● WORK INSTRUCTIONS: Please extract every line below that contains the string "wird". Case counts.

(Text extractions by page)
────────
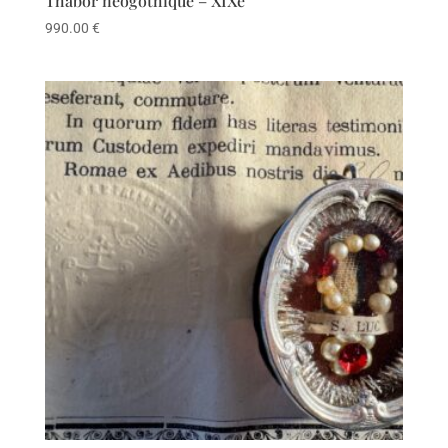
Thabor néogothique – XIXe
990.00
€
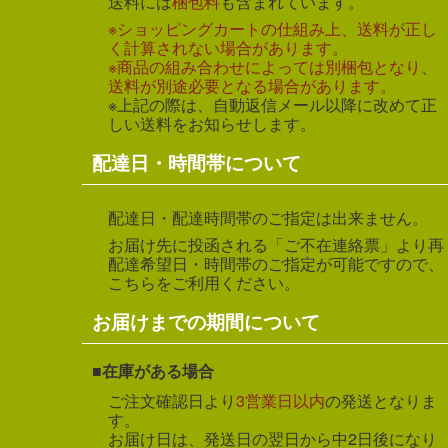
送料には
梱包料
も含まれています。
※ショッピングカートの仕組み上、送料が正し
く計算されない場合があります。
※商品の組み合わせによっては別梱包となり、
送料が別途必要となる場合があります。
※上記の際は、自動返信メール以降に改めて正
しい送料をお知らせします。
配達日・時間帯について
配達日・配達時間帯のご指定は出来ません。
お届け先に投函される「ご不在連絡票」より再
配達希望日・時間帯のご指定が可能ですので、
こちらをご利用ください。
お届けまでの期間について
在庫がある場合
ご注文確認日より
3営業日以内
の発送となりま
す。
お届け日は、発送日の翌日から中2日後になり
────────
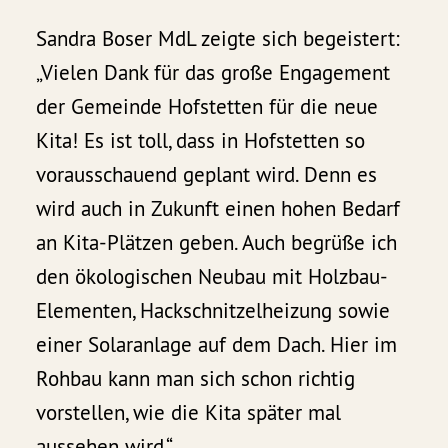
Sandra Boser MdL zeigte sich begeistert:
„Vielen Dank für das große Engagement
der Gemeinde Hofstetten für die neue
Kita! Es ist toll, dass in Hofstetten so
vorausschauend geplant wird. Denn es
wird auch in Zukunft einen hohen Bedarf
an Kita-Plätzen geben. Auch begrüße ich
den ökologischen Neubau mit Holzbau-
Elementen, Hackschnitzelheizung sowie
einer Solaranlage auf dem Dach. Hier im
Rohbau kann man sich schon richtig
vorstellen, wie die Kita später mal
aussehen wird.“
────────
● TASK ANSWER:
vorausschauend geplant wird. Denn es
wird auch in Zukunft einen hohen Bedarf
aussehen wird.“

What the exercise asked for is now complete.